Exercices à faire:
1 – Dans la discussion sur la traduction du réglage du volume, quelle formule Punky Zoé propose-t-elle pour des utilisateurs non avertis ?
2 – Reprenez la discussion sur la traduction du réglage du volume et prolongez-la après son dernier message.

Le problème avec la traduction est que la directive de "set all volume controls at 10 o'clock" est pour tester le système acoustique, et donc il faut placer les contrôles à leurs "baseline settings"... donc, lorsque le système est fermé, on met les boutons de volume "à 10 heures" et puis là on met le système en marche, et on ajuste le son suite aux tests. 

Aussi, si "situez le bouton de volume à 10 heures" ne devrait pas se dire en français, j'ai le "go-ahead" de ma compagnie de faire des changements subtiles, pour que le document ne semble pas être traduit en français, mais plutôt semble être son propre guide écrit en français. 

Est-ce que je fais du sens?


----------



## KaRiNe_Fr

PetiteDanone said:


> Je viens de vérifier le produit en question, et malheureusement les boutons de volume n'ont pas de voyants ou d'indicateurs, seulement un signe "-" et "+" à chaque coté du bouton.  Ces signes ne sont positionnés pour agir comme indicateurs.


Euh... y'a forcément quelque chose sur ton bouton — un trait au minimum, ou une encoche — pour jouer le rôle d'"aiguille"... Sinon, comment tu fais pour la mettre à 10h ?  (t'as pas une photo ?  Il m'intrigue ton bouton de volume !)


----------



## Nicomon

D'après la définition (+ et - de chaque côté), j'imagine un bouton de réglage de volume comme celui de cette photo  Donc on y va au "pifomètre". 

Réglez/Ajustez le volume au tiers de la puissance maximale? ... et tant pis pour le bouton


----------



## Punky Zoé

Pour résumer, je crois que tu as deux possibilités: 

- Réglez/Ajustez le volume au tiers de la puissance maximale (que j'utiliserais pour des utilisateurs/consommateurs non avertis, pour du matériel tous publics)

- Positionner les commandes de réglage du volume à 10 heures (si on s'adresse à des professionnels ou techniciens du son, ce qui me semble être le cas (?), ça fait peut-être partie de leur vocabulaire habituel)


----------



## broglet

PetiteDanone said:


> Hello!
> 
> I would like some clarification please!
> 
> In English, "x" o'clock can be used to describe somebody/something's position in relation to yourself... For example, "so-and-so at two o'clock", meaning they to the front and slight right of you.
> 
> Can the same be used in french?
> 
> Merci


Bonjour Yaourt

Air traffic controllers in both English and French use this as standard terminology to indicate the position of other aircraft:
"there is a DR400 (in your) ten o' clock (at a distance of) three nautical miles ..."
" je vous signale un DR400 dans vos dix heures (pour) trois nautiques ..."


----------



## broglet

KaRiNe_Fr said:


> Euh... y'a forcément quelque chose sur ton bouton — un trait au minimum, ou une encoche — pour jouer le rôle d'"aiguille"... Sinon, comment tu fais pour la mettre à 10h ?  (t'as pas une photo ?  Il m'intrigue ton bouton de volume !)


J'ai une radio avec un bouton de volume 'électronique' qui tourne sans début et sans fin pour augmenter ou diminuer le son - donc pas d'heures!

Items:
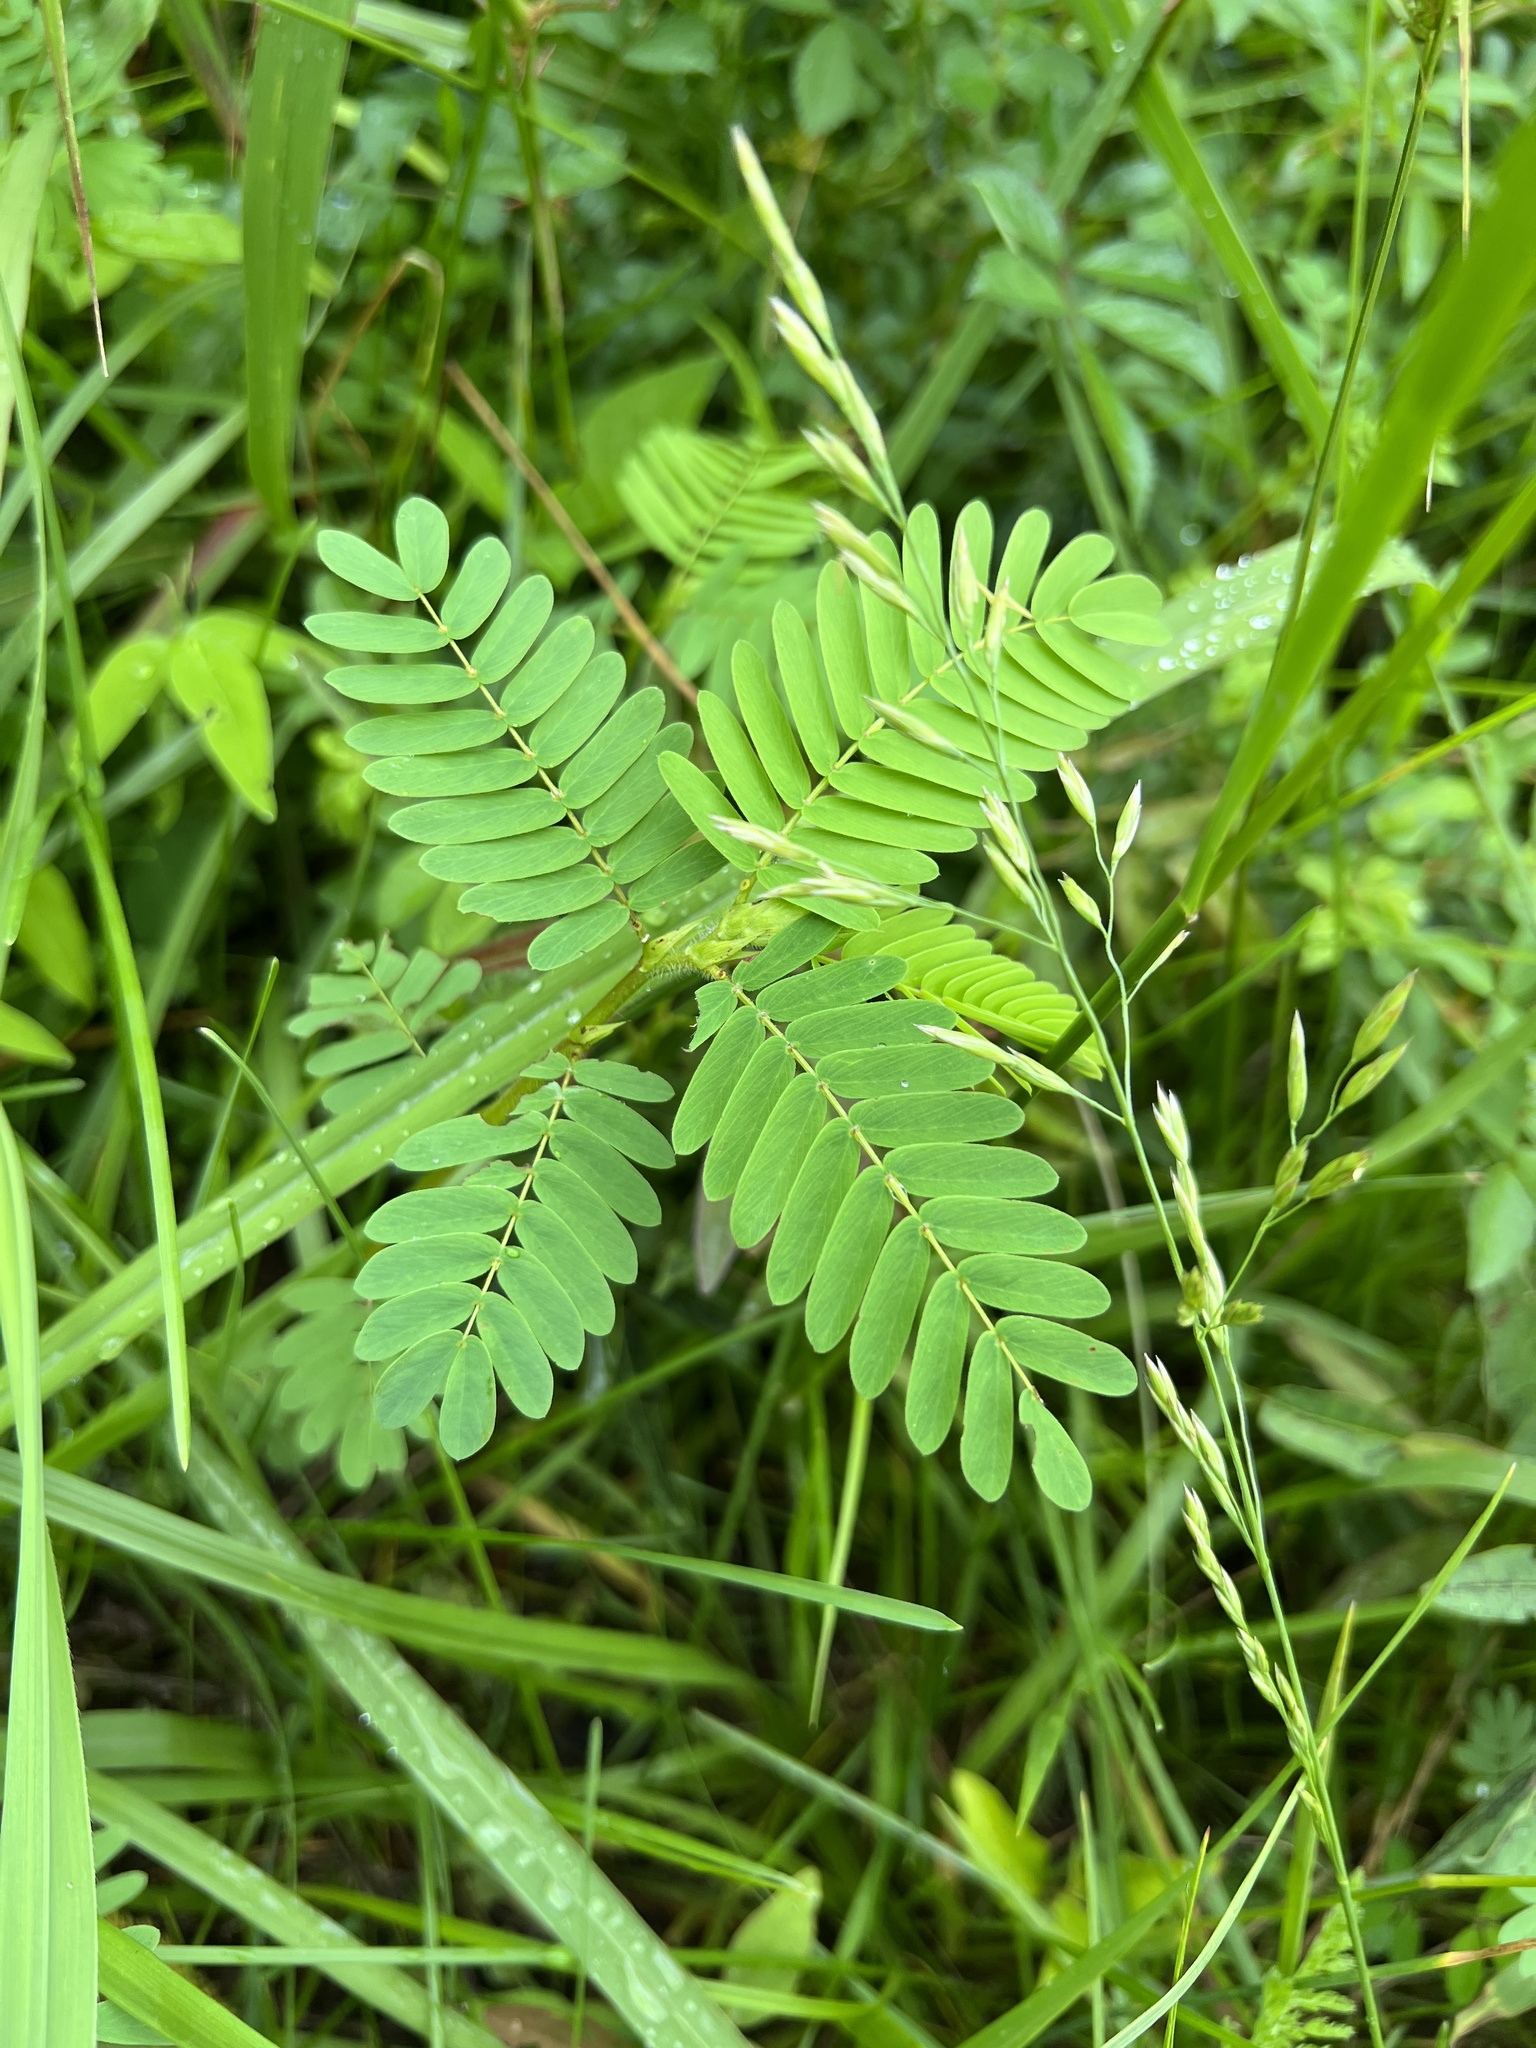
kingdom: Plantae
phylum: Tracheophyta
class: Magnoliopsida
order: Fabales
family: Fabaceae
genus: Chamaecrista
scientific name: Chamaecrista fasciculata
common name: Golden cassia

Les réponses:
1 – « Réglez/Ajustez le volume au tiers de la puissance maximale. »

2 –
----------



## KaRiNe_Fr

broglet said:


> J'ai une radio avec un bouton de volume 'électronique' qui tourne sans début et sans fin pour augmenter ou diminuer le son - donc pas d'heures!


Oui, mais alors dans le cas de ton bouton, on ne pourrait pas parler de le positionner à « 10 heures » !

Et Nico, « ton » bouton a quand même un petit « point » qui sert d'indicateur visuel pour savoir si on est plus près du + ou du -.


----------



## tilt

I agree using a clock reference in such a context is not that common in French. It really sounds military (not only navy, Punky, but also air force).
Nontheless, this discussion makes clear that it's probably the simplest way to say what PetiteDanone wants.

I wouldn't mind at all reading such a sentence in a French user's guide. My very first feeling would be a bit of surprise, but I know I'd think afterwards that it was finally the most clever thing to be said.

Last, but not least, if "ennemi *à* 10 heures" works for localising something around ourselves, I'd say "réglez le bouton *sur *10 heures".


----------



## SunnyBee

Franchement, en tant qu'utilisatrice francophone lambda, je pense que la référence à 10h est beaucoup plus claire et visuelle, même si elle est peut-être linguistiquement moins correcte....


----------



## Nicomon

tilt said:


> Last, but not least, if "ennemi *à* 10 heures" works for localising something around ourselves, I'd say "réglez le bouton *sur *10 heures".


 
Je suis d'accord. Comme dans ce mode d'emploi multilingue (J'ai fait une recherche _o'clock_ et _heures_, dans le texte déroulant, en bas de page)



> - Quand la commande du volume (VOLUME) est réglée *sur* la position "9 heures", vous devez normalement obtenir un niveau de volume sonore puissant et satisfaisant.
> - You should obtain a satisfyingly loud volume level with VOLUME control set at 9 o'clock.


 
Alors, dans le même ordre d'idée que la solution de Punky (#32):

_*Réglez la commande* (ou le bouton) *du volume sur la position "10 heures".*_


----------



## PetiteDanone

Merci à tous! 

Nicomon, ta photo d'un bouton de réglage de volume est similaire à celui que j'essaie de décrire.  Le bouton en question a une ligne indicatrice, et le + et -  comme dans la photo.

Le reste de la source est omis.